I disagree, but I would say that curl might as well add this as a validation check than a documentation warning.

blueflow•6mo ago
This is explained in the ticket:

  One of the reasons we still allow that is that this "feature" was used quite deliberately by users in the past and I have hesitated to change that for the risk that it will break some users use cases.
robertlagrant•6mo ago
Yes, I'm not sure if I agree with this or not. Those users don't have to upgrade. But obviously I'm not maintaining a key tool for the world. It's just my opinion.
soraminazuki•6mo ago
One shouldn't construct shell commands from untrusted user input in the first place unless they know exactly what they're doing and is aware of all the pitfalls. It's the worst possible tool to be using if the aim is to avoid security issues with minimal effort. Debating about this particular curl quirk distracts from the bigger issue IMO.
robertlagrant•6mo ago
> That is not a bug in curl, at most it's a bug in whatever gathered $UNTRUSTED_USER_INPUT.

But that could just contain the bad header only, could it not?

jeroenhd•6mo ago
I suppose it kind of depends. I agree with the curl team here that this is a case of garbage in/garbage out, but I can imagine this going wrong with a binary protocol like HTTP2 on the front and a text protocol like HTTP 1.1 behind a reverse proxy. The \r\n will make it to the proxy as a separate header, but will be turned into two headers on the upstream.

That said, this would be a (reverse) proxy vulnerability, not one in curl.

ale42•6mo ago
I'm not sure where is the security issue here. As already noted, one can just put several --proxy-header arguments, so the functionality is equivalent.

The only way this would do something unexpected (and not necessarily dangerous besides breaking the service) would be if the curl command would be used in a scenario like: (1) curl is used by some script to access some API or other URL, (2) a user can configure the script to give a specific value to an header, let's say an authentication token or similar, but the user can't directly alter the curl command (e.g. because they can only change URL and TOKEN with a web interface). Here the user would be able to add an header IF the script is not properly sanitizing the input (so the supposed security issue IMHO would be in the script), but if adding an additional header breaks security, the underlying system has a problem too...
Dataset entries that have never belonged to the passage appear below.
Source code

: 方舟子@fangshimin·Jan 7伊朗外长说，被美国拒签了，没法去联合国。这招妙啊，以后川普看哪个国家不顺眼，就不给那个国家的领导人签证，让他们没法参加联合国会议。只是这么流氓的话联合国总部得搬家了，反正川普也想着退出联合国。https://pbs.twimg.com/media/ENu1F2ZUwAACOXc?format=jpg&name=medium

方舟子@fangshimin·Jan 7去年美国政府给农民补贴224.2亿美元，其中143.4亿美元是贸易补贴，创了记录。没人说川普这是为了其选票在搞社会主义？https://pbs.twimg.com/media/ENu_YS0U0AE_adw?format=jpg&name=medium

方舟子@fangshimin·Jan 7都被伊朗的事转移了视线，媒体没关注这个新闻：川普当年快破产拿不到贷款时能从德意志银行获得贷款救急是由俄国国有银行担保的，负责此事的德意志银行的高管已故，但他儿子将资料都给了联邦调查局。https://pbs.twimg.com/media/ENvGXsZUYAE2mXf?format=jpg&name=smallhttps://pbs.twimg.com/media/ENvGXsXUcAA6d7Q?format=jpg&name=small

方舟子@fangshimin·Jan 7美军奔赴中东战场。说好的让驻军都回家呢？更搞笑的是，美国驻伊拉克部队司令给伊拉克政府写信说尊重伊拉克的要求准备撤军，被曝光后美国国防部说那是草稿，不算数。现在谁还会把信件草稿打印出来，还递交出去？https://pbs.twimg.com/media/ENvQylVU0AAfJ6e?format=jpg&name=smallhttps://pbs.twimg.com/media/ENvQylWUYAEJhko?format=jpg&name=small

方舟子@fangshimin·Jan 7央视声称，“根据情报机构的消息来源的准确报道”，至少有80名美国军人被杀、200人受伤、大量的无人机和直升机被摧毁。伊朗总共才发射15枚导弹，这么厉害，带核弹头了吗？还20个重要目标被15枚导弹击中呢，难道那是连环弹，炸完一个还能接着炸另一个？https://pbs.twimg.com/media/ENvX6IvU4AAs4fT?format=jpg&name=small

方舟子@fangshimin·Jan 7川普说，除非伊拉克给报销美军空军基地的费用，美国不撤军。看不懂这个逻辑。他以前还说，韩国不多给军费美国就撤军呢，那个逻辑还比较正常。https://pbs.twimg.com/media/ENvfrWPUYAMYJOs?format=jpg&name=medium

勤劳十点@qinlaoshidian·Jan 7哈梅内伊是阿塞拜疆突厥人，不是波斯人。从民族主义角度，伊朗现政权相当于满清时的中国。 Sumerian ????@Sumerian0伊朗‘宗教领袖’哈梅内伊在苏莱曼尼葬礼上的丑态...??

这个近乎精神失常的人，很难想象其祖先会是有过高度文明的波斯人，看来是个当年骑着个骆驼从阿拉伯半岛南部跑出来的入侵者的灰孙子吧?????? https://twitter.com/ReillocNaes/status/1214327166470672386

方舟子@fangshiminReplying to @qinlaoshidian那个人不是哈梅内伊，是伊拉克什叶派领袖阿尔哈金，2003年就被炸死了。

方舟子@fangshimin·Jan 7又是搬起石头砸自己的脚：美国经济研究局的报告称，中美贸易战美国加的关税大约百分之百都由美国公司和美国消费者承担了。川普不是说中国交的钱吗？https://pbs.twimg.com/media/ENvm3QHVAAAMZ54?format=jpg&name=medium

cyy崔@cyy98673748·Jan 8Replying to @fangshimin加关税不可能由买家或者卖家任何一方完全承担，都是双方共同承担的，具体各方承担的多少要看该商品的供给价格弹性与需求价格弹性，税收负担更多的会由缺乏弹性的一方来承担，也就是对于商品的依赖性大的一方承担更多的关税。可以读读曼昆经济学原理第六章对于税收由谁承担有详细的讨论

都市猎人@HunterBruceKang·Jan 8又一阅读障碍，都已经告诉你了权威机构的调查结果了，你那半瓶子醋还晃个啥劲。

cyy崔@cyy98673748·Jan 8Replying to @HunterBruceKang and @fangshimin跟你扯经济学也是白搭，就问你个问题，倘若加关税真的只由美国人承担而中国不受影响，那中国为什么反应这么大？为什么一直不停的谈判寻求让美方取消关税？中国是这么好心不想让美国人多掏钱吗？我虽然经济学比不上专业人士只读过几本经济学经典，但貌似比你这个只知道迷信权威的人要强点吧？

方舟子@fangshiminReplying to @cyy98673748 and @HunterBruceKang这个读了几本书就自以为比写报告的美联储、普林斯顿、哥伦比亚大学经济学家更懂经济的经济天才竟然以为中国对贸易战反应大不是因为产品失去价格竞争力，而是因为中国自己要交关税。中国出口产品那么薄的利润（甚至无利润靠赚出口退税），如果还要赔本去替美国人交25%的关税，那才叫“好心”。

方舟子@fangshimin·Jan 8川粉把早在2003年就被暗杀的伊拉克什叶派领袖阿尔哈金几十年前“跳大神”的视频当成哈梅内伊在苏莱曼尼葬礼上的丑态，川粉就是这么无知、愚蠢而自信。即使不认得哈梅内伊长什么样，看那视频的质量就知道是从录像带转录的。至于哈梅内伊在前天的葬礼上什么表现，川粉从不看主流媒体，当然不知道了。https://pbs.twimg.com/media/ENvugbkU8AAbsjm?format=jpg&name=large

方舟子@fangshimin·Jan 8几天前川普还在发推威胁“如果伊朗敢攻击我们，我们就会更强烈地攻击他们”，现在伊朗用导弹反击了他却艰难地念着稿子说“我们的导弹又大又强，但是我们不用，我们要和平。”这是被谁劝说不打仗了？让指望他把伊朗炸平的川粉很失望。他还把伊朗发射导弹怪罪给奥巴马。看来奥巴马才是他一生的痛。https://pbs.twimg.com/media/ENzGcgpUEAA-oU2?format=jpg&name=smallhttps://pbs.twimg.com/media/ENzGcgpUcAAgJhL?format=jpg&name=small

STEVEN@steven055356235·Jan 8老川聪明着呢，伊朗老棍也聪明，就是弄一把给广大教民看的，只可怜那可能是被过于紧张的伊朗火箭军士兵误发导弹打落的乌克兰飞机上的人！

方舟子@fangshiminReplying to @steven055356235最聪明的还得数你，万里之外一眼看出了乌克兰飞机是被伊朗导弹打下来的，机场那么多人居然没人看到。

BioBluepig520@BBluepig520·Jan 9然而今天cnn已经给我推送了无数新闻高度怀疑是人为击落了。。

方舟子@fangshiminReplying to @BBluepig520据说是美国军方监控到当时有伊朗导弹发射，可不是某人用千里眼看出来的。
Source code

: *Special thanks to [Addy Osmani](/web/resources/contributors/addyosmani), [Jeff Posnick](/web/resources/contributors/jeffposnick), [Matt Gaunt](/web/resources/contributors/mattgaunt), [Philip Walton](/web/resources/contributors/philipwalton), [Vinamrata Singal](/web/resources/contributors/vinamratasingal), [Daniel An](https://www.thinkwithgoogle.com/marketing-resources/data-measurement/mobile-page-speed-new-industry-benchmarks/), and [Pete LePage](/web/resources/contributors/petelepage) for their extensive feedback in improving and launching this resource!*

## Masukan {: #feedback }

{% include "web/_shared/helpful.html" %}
In a very far-stretched scenario, one can possibly add two CRLFs and have the rest of the header (if any) considered by the server as data. IF the request is a POST/PUT/... request, and IF the server returns (or allows later access to) the data, and IF the attacker manipulating the supposedly-restricted single-header can see the output of the call (or retrieve the saved data), then we'd have an information disclosure issue. Would it disclose anything sensitive? Not sure, unless there's an auth token or something AFTER the header. And again, I'd rather incriminate the curl caller for not sanitizing the input if this happens.